Novel health-monitoring machine interface devices created

Researchers have demonstrated the potential of new sensors by creating novel health-monitoring machine interface devices

Researchers at North Carolina State University have developed a stretchable strain sensor that has an unprecedented combination of sensitivity and range, allowing it to detect even minor changes in strain with greater range of motion than previous technologies.

The researchers demonstrated the sensor’s utility by creating new health-monitoring and human to machine interface devices.

Strain is a measurement of how much a material deforms from its original length. For example, if you stretched a rubber band to twice its original length, its strain would be 100%.

Yong Zhu, corresponding author of a paper on the work and the Andrew A. Adams Distinguished Professor of Mechanical and Aerospace Engineering at NC State said: “Measuring strain is useful in many applications, such as devices that measure blood pressure and technologies that track physical movement.

“But to date, there’s been a trade-off. Strain sensors that are sensitive – capable of detecting small deformations – cannot be stretched very far. On the other hand, sensors that can be stretched to greater lengths are typically not very sensitive.

- _DATA SUPPLIED_:

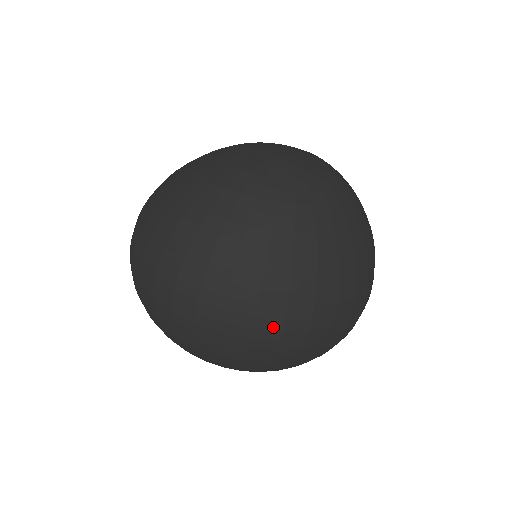
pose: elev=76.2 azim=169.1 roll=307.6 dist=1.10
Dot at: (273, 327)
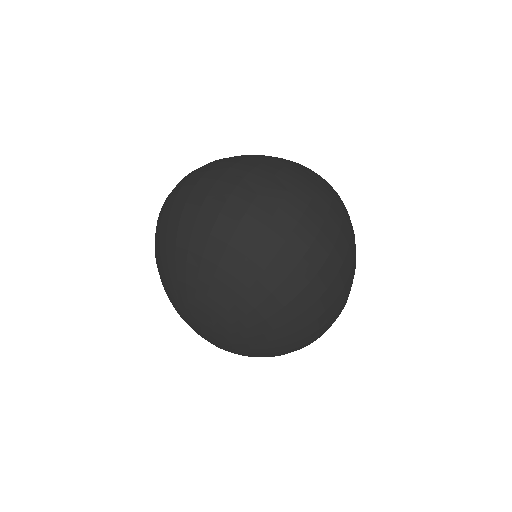
Dot at: (326, 247)
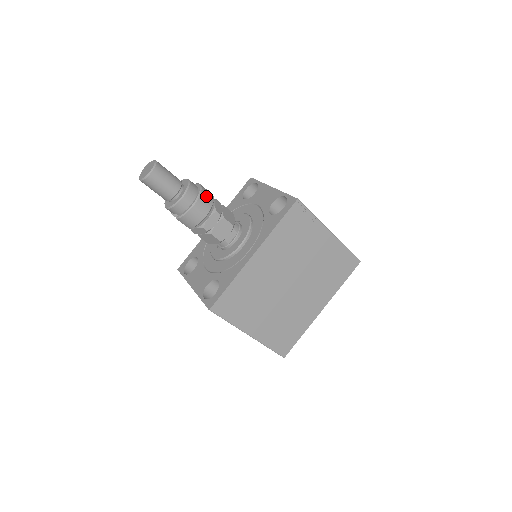
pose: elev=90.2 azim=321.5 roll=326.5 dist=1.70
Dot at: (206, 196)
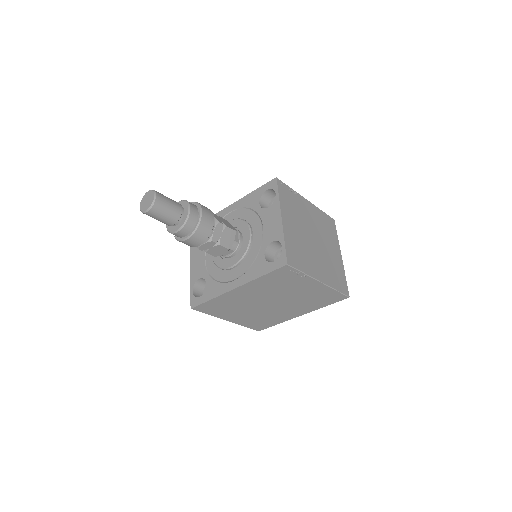
Dot at: (203, 230)
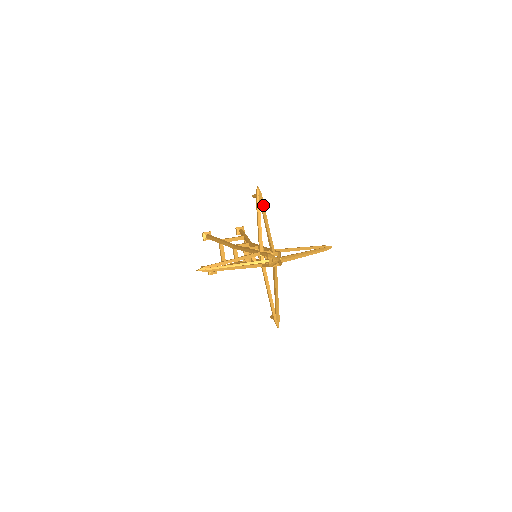
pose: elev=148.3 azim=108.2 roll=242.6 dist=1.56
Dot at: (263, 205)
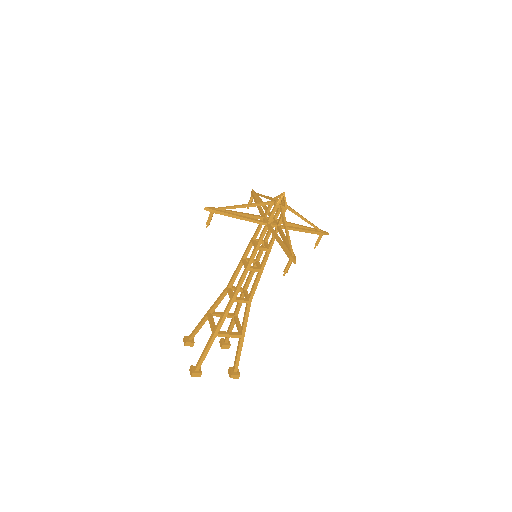
Dot at: (259, 197)
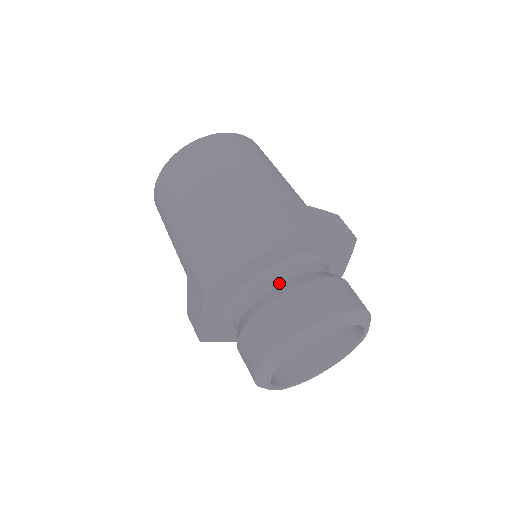
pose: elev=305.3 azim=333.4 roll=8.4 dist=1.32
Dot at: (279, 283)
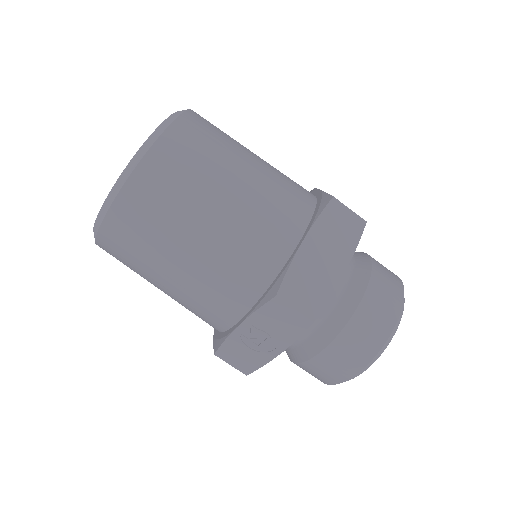
Dot at: (348, 281)
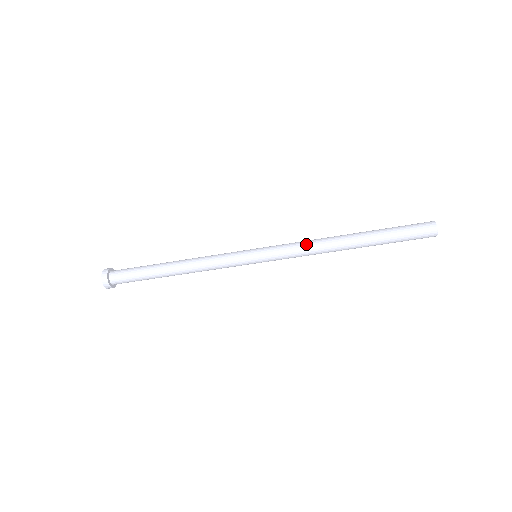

- _INSTRUCTIONS TO FOLLOW_: According to the article on the stretchable strain sensor, what would the strain of a rubber band be if it were stretched to twice its original length? The entries are separate material and have no connection to the article on the stretchable strain sensor.

- _REPLY_: Its strain would be 100%.